De todo modo, retomando o assunto principal, aos poucos houve uma conscientização e a escrita de autoria feminina começou a demonstrar uma ostensiva rejeição a um tipo de educação que privilegiava a passividade e a cega obediência das mulheres submetidas ao domínio patriarcal.

A escrita literária feminina passou a simbolizar a busca do autoconhecimento, a partir de um meio de expressão muito particular, o que propiciou revelar os seus mais inconfessáveis questionamentos.

E eis que a década de 1960 se transformou em marco de uma nova era para a emancipação feminina. A partir dos anos de 1960, segundo Elizabeth Badinter, no livro Um é o outro, as mulheres passam a se rebelar contra o domínio patriarcal, buscando uma nova forma de igualdade com o sexo oposto e, ao mesmo tempo, procurando participar ativamente do universo do outro. Segundo a mesma autora, em relação à anatomia – dos anos 60 para cá –, as diferenças não foram levadas em consideração, passando a ser privilegiada, ao contrário, a relação de semelhança entre os sexos. Para Badinter, o que, neste final de século, marca a diferença entre homens e mulheres, é que os homens não podem gestar filhos e, assim, a maternidade continua sendo um atributo da mulher.
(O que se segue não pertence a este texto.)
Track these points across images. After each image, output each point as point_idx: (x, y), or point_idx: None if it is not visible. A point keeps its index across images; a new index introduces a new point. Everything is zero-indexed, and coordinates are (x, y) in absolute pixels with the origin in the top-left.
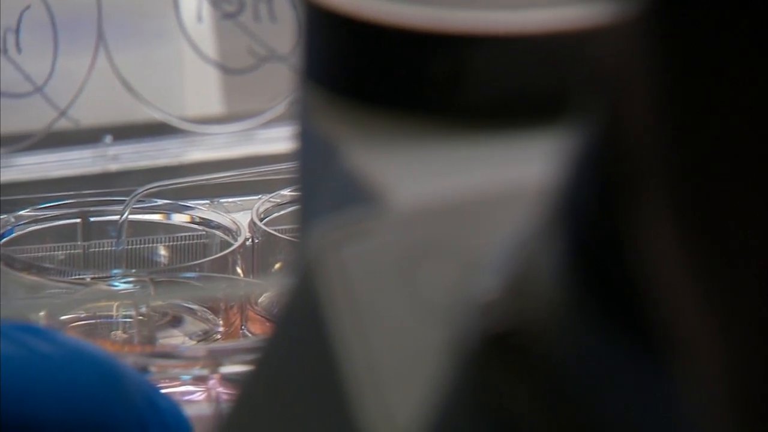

A antropóloga questiona o poder atual da mulher e as consequências desta mudança acelerada que abalou séculos de domínio patriarcal.

Os estudos de Elizabeth Badinter, evidentemente, se baseiam na emancipação feminina ocorrida nos países do Primeiro Mundo. Nossa anterior realidade de país do Terceiro Mundo, excetuando, evidentemente, alguns núcleos progressistas, revelou ainda ligações com o domínio patriarcal no que diz respeito ao sexo feminino. O tabu da virgindade, por exemplo, existiu e existe, mesmo que algumas pessoas, mais avançadas intelectualmente, digam o contrário. O casamento tradicional ainda é uma solução para a maioria das mulheres que, empregada e emancipada, necessita da segurança sócio-vivencial que o outro oferece. Enfim, posso afirmar que poucas mulheres brasileiras optaram pela liberdade de viverem sem as obrigações sociais e morais que fazem parte do casamento. Mesmo quando há separação, as mulheres ainda buscam um novo relacionamento partilhado, porque não foram preparadas para viverem sós. A maioria trabalha fora do lar, à semelhança do homem, mas sua jornada cotidiana vai além de seu trabalho remunerado, porquanto, além do emprego, há as obrigações do lar (raramente partilhadas com o cônjuge) e os deveres de esposa e mãe. O homem brasileiro continua a exibir o seu papel de provedor principal da família, mesmo que seja a mulher a provedora de fato, e poucos, realmente, colaboram com os serviços domésticos. Se penso com o apoio exclusivo da razão, a chamada emancipação feminina no Brasil não foi completa, ou, se quero ousar e aceitar uma discussão com pensadores contrários, jamais existiu. É importante esclarecer que não estou a referir-me à minoria que já alcançou sua emancipação, mas que ainda luta contra o preconceito. Assim, até o momento, houve aparentes mudanças, porque o mundo mudou, mas os valores patriarcais continuam vigorando sob os escombros da mudança globalizada, na maior parte do país.

Ainda repensando a minha interação com a narrativa As Meninas de Lygia Fagundes Telles, e associando-a à ficção do final do século XX, infiro que os escritores brasileiros – homens ou mulheres – captaram e transformaram sob o predomínio da Arte Literária a verdade social de seu momento histórico. O texto literário, padronizado como Narrativa de Acontecimento — enquanto obra-de-arte —, metamorfoseou a realidade imediata, modificou-a, graças à argumentação que instaurou e, com isto, denunciou as mazelas que estavam submersas nessa mesma realidade feita de aparências e hipocrisias.